*INSTRUCTIONS FOR THE TASK:*
Give again, exactly as they appear, only the lines from the one containing "Rendered at 1500 by 844 pixels." through the last line of the material below.

*PROVIDED RECORDS:*
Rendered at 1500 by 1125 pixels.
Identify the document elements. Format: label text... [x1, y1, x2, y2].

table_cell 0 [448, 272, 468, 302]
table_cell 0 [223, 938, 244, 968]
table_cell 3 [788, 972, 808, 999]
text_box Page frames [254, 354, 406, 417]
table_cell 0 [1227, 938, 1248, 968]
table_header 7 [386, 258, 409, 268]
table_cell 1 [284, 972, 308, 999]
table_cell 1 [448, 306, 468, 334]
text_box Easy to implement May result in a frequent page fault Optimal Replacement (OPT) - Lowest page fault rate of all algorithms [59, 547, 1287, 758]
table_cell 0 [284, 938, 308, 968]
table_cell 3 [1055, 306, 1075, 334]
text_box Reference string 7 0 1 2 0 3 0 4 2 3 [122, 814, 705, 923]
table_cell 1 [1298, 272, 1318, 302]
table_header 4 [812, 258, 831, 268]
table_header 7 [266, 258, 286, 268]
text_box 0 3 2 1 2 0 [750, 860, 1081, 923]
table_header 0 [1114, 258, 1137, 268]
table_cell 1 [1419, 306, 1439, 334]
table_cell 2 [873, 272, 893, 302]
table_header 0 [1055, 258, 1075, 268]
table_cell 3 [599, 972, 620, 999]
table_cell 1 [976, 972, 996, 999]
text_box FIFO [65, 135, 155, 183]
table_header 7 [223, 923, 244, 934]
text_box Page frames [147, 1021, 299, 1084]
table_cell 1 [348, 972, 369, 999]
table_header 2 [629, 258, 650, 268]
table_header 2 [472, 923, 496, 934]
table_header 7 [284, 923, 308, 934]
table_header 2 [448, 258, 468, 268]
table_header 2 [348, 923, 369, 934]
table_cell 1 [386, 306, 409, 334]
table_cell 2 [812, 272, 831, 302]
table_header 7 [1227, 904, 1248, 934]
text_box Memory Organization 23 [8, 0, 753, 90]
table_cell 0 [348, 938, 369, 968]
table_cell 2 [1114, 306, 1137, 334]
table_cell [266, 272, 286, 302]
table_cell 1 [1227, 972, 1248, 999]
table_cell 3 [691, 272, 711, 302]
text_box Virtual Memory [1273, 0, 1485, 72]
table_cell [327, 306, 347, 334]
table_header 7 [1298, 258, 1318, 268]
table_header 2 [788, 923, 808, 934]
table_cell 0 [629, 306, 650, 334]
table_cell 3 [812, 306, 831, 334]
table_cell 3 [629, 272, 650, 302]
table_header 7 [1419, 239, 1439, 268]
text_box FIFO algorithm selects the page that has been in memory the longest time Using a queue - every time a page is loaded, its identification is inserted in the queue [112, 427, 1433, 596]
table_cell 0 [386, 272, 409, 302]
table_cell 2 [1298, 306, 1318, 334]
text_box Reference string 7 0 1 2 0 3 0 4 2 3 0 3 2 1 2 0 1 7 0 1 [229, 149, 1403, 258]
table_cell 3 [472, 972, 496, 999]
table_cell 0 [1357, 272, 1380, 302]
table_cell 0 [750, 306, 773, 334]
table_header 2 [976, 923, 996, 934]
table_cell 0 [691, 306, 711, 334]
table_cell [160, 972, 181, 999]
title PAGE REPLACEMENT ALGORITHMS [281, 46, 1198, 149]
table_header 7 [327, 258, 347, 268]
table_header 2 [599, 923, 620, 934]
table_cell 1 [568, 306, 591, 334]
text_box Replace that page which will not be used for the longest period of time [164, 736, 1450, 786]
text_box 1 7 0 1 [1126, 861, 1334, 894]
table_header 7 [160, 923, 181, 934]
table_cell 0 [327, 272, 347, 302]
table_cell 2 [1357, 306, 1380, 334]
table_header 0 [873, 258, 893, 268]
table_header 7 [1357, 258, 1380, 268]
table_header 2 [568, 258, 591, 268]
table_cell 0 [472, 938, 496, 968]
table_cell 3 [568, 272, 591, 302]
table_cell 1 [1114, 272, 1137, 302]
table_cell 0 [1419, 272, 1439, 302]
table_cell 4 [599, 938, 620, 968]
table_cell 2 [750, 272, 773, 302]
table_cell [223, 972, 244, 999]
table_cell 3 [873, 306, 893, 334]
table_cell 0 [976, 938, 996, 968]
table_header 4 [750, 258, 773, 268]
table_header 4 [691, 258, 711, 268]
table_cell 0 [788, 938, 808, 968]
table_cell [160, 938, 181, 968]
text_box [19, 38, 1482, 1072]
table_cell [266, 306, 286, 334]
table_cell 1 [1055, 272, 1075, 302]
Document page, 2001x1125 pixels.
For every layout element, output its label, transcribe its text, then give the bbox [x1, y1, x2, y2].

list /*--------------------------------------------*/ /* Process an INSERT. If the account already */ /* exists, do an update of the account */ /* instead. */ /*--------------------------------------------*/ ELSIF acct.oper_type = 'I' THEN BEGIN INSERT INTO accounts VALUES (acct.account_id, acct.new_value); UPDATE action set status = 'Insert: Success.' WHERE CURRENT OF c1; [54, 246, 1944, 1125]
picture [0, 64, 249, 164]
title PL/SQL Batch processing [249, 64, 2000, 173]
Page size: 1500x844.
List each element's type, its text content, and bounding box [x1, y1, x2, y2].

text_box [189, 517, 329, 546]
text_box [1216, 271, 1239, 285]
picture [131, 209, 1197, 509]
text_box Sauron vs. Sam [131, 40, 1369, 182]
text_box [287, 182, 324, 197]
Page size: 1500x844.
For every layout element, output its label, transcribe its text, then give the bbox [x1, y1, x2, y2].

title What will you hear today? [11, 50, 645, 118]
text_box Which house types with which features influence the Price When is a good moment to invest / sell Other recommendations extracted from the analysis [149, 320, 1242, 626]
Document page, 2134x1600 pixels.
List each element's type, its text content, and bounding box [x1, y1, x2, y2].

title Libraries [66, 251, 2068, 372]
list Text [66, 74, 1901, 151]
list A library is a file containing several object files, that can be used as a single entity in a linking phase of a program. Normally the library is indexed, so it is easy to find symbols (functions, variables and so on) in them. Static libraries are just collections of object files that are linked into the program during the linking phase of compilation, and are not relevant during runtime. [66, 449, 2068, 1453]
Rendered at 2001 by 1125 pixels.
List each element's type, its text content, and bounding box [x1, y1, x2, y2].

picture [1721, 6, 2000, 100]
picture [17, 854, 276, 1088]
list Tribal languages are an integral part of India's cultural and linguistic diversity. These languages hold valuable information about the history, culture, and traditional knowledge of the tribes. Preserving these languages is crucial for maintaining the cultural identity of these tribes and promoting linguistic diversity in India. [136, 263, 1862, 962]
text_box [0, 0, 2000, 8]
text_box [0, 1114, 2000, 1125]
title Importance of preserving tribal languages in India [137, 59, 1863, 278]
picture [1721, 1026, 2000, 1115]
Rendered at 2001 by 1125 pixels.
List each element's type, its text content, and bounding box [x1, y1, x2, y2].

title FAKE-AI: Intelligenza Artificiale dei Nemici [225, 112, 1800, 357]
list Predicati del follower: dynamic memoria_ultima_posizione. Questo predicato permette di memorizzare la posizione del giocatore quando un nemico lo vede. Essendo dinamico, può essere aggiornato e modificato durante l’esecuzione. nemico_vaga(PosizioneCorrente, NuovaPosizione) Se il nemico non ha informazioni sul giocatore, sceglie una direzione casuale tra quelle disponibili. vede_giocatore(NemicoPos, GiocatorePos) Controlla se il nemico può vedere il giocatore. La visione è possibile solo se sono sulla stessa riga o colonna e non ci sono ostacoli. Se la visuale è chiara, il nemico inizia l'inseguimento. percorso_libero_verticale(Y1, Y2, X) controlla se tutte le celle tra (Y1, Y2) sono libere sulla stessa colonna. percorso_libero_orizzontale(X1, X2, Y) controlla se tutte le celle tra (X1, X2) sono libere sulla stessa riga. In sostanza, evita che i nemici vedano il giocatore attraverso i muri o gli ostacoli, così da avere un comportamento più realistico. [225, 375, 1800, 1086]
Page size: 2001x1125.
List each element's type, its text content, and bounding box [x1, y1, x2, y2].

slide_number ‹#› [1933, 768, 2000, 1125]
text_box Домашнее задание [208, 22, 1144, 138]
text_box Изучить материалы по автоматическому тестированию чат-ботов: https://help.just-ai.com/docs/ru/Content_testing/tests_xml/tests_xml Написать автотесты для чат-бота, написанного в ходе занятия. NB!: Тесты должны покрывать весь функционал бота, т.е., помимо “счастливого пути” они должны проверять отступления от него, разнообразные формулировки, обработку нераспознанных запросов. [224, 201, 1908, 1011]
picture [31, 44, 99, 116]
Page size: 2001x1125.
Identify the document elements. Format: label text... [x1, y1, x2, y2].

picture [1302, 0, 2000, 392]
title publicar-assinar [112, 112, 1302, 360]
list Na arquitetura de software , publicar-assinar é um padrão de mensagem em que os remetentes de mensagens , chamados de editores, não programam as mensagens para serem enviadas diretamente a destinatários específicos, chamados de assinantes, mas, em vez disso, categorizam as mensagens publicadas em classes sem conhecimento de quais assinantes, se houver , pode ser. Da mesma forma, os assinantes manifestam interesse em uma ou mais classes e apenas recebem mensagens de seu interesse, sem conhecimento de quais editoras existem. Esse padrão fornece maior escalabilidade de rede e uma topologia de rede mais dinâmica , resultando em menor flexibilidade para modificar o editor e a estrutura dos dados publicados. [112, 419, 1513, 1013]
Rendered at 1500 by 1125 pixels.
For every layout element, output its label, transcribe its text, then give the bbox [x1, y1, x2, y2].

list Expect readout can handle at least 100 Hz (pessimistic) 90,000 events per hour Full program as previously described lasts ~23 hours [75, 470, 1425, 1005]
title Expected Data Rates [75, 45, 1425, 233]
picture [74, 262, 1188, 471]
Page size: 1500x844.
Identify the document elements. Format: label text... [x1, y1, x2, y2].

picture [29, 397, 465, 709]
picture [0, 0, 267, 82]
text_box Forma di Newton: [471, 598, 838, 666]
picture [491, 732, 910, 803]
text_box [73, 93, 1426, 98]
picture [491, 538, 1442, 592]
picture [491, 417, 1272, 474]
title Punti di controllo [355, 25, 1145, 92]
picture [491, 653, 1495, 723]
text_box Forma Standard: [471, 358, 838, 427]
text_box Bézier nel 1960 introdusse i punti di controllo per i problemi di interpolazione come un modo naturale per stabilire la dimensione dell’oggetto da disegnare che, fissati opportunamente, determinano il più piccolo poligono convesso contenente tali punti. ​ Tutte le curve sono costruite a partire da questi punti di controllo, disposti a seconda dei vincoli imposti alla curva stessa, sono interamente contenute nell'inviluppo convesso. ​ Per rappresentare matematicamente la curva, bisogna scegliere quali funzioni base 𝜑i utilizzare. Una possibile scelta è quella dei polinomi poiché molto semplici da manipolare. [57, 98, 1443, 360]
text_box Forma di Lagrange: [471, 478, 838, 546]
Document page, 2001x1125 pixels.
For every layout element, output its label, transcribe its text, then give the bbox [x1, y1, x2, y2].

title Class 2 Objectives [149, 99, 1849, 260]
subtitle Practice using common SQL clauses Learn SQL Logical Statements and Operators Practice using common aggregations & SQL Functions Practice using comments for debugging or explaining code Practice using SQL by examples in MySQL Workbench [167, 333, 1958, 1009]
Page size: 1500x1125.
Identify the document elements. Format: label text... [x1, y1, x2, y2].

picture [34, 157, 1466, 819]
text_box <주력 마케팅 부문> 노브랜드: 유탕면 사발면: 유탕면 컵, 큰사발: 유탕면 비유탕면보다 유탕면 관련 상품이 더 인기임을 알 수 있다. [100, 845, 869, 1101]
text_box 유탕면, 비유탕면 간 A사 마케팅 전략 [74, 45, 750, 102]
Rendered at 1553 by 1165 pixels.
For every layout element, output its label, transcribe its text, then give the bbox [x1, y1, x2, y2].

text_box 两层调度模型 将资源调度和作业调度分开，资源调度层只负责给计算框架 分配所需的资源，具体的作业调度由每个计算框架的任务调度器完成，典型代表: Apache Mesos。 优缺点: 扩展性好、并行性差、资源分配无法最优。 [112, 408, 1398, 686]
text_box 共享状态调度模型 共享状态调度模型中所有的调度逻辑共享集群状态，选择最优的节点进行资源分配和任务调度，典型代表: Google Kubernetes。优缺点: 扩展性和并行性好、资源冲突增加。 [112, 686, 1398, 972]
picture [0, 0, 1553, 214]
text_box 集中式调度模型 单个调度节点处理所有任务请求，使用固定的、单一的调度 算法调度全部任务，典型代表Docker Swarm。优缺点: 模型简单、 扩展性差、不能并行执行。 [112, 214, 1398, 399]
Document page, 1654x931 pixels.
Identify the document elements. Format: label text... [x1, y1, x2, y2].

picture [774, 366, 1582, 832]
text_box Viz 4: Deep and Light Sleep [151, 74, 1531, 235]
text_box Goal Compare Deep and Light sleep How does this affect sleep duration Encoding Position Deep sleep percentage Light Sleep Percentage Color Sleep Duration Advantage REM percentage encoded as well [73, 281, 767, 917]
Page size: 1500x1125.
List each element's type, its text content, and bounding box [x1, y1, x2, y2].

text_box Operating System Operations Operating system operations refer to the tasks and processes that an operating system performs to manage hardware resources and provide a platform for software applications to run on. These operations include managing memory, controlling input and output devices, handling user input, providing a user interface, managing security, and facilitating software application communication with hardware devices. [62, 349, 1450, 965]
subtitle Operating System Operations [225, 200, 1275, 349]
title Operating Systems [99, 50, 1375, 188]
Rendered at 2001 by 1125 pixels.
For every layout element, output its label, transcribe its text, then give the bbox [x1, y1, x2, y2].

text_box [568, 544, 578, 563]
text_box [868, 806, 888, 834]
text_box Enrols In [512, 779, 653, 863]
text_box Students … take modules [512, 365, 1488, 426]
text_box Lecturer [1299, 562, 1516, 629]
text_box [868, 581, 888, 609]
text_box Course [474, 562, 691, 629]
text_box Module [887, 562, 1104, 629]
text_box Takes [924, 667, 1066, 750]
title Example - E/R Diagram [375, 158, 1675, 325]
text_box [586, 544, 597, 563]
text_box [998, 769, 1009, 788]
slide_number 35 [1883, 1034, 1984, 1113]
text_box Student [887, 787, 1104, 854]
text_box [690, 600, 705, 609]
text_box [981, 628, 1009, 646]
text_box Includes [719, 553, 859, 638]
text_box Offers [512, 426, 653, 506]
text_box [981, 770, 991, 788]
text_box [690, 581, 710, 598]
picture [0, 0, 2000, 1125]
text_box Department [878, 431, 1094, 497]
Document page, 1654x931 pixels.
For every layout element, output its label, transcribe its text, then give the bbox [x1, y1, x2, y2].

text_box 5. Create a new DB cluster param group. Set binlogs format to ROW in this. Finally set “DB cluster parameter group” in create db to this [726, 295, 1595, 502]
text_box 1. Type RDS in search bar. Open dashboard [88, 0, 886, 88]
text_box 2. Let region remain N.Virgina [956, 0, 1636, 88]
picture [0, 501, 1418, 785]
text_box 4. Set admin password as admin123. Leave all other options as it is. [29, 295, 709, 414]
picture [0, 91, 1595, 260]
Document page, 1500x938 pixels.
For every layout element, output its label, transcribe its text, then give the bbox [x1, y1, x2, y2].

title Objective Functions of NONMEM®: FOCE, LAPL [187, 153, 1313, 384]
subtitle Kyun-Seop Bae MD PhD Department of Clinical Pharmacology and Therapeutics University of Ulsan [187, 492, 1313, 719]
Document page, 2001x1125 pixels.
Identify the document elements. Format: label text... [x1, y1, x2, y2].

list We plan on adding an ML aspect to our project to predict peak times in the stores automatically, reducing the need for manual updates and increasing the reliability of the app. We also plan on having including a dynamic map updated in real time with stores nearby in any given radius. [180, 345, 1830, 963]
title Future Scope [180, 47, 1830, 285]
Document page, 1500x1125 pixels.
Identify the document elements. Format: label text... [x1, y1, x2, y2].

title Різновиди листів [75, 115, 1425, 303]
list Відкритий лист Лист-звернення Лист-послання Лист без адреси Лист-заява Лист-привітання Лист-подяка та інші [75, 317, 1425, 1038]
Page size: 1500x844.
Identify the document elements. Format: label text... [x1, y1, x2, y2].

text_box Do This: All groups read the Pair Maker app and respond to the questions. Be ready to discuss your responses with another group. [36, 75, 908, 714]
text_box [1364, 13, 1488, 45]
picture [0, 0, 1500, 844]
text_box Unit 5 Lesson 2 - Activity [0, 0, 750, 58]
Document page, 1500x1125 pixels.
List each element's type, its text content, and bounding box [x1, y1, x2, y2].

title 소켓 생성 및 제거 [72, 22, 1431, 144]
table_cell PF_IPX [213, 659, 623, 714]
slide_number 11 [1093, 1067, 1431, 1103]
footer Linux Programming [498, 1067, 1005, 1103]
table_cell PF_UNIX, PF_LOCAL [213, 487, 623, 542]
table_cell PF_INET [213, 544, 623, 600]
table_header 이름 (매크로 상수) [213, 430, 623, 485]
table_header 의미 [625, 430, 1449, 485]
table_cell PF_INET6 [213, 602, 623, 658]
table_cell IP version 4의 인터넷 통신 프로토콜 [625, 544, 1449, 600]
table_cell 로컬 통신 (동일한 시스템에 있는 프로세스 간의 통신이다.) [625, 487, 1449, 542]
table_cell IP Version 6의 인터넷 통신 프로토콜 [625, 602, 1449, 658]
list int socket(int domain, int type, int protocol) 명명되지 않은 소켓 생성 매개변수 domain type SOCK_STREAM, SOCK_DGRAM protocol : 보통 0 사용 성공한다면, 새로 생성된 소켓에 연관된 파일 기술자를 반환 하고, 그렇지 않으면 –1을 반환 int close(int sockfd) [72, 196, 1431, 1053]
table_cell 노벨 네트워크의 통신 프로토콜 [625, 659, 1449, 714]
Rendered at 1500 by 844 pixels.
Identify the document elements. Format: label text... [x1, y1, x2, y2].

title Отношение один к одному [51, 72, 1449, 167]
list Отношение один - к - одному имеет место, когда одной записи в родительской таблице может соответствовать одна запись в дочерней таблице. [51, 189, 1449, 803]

*SOLUTION TO THE PROBLEM:*
Rendered at 1500 by 844 pixels.
Identify the document elements. Format: label text... [x1, y1, x2, y2].

title Отношение один к одному [51, 72, 1449, 167]
list Отношение один - к - одному имеет место, когда одной записи в родительской таблице может соответствовать одна запись в дочерней таблице. [51, 189, 1449, 803]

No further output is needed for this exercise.